Il Futurismo e una rivista come «La Voce» avevano minato e fatto esplodere la tradizione ottocentesca, ereditando, soppesando, spremendo e mettendo fuori gioco D’Annunzio e Pascoli, Croce e Gentile. Dopo la fine della Grande guerra, la generazione degli anni Ottanta dell’Ottocento aveva preso ormai piena consapevolezza di sé, dei propri compiti e limiti che con Cecchi cercò di far fruttare al massimo, cominciando a diffidare di ogni giovanile avventura, magari conservandone a distanza una certa musicale inquietudine, come quella del giovane Cecchi, cultore di Kipling e dei romantici inglesi, che diventa, con l’inizio degli anni Venti, magnetismo del remoto e dell’esotico, della stravaganza e del vagabondaggio fantasioso.

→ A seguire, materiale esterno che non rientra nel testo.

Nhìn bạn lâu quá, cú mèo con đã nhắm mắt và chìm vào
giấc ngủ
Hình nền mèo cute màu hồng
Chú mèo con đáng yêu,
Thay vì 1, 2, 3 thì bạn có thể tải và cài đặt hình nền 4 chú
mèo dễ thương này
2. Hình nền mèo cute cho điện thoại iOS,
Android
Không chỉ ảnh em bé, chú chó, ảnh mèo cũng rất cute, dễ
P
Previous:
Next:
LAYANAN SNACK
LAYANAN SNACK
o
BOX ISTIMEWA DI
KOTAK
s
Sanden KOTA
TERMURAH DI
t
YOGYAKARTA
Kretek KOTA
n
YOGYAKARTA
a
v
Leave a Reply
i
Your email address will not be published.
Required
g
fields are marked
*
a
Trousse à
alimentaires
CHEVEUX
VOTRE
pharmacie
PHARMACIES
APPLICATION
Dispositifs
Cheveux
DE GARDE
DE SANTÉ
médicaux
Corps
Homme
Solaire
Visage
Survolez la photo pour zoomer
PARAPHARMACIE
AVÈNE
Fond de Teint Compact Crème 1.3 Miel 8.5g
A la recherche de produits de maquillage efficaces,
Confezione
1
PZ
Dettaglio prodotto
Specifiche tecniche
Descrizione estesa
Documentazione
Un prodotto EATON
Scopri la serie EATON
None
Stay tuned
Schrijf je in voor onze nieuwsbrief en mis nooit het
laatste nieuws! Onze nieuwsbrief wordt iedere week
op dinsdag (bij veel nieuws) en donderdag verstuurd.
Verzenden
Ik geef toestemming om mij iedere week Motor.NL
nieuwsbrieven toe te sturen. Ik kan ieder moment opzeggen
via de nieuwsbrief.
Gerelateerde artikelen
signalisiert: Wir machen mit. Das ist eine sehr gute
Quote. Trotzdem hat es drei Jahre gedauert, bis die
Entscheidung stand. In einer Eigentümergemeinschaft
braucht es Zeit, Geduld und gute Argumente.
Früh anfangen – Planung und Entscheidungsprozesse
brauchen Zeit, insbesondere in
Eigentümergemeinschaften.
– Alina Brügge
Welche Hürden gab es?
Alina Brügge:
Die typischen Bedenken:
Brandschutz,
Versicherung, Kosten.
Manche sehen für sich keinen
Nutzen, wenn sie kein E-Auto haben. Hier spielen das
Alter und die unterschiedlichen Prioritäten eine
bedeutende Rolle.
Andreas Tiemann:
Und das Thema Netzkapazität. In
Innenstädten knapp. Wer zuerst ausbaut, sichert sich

In Pesci rossi la prosa di Cecchi è al massimo della freschezza e della intensità. In quanto primo e compiuto esperimento di prosa d’arte, stabilisce un modello insieme perfetto e suggestivo. Ognuna delle sue pagine realizza e promette, dilata il dettaglio portandolo per successive deduzioni figurative e immaginifiche verso incontrollabili dismisure, sempre, però, tenute sotto controllo da una maestria artigianale, che divenne, da allora in poi, memorabile.

Italo Calvino evocò questa grandezza di Pesci rossi. Lui, prosatore non meno perfetto e suggestivo, avventuroso e controllato, confessò di conoscere a memoria la prima mezza pagina del libro: «I pesci rossi nella palla di vetro nuotavano con uno slancio, un gusto di inflessioni del loro corpo sodo, una varietà d’accostamenti a pinne tese, come se venissero liberi per un grande spazio. Erano prigionieri. Ma s’erano portati dietro in prigione l’infinito. Il più straordinario però era questo: soltanto visti di profilo eran pesci veri e propri. A parte la gradevole pazzia del loro colore, visti di profilo erano assolutamente pesci soliti, di forma familiare, come i pesci del miracolo dei sette pani, o come quelli che ognuno la domenica può tirar su da un argine con l’amo o con la rete. Quando davano un colpo di coda, un guizzo e si mettevano di fronte, la cosa cambiava. La loro faccia dalla grande bocca arcuata diventava sotto la fronte montuosa una maschera rossa di malinconia impersonale e disumana. Posata ai lati sulle branchie, come su un motivo di decorazione, pareva resa anche più astratta dalla fissità dei grandi occhi neri cerchiati doro».

Movimento e precisione. Familiarità e sorpresa. Senso del limite reale e dell’infinito possibile. Il colpo di coda e il guizzo accomunano l’oggetto e lo stile della descrizione. Dall’opposizione tra faccia e profilo Cecchi passa poi a una enormemente maggiore: quella fra Occidente noto e misterioso Oriente. Siamo ancora sulle orme di Kipling, tra Europa e Asia. Due pagine dopo ecco l’affondo: «dove un europeo mette il sublime, un orientale mette il mostruoso». Descrittivo e fisico come un critico d’arte, Cecchi non cessa di inseguire le idee. Gianfranco Contini ha osservato che nella sua «insaziabile curiosità intellettuale», Cecchi è introspettivo anche quando la sua materia è «esterna e oggettiva».

Si capisce bene che Calvino, intellettualistico e concreto come era, non poteva che amare questa prosa e specchiarsi nella sua magia artigianale. Senza Pesci rossi, le calviniane Città invisibili non sarebbero forse state scritte. Con uno scetticismo molto toscano e di una praticità empirica inglese a lungo coltivata, Cecchi si mostra parente a volte prossimo e a volte remoto di prosatori concisi e insieme mistici, fra limite e illimitato, come Benjamin e Borges. Meno speculativo del primo e meno narrativo del secondo, Cecchi con Pesci rossi sfida e schiva filosofie di Croce e di Gentile, mettendo in scena un tipo di prosa che verrà ritenuta responsabile di aver svalutato sia la passione per le idee politiche (da Prezzolini a Gramsci a Gobetti) sia la passione per i personaggi di romanzo.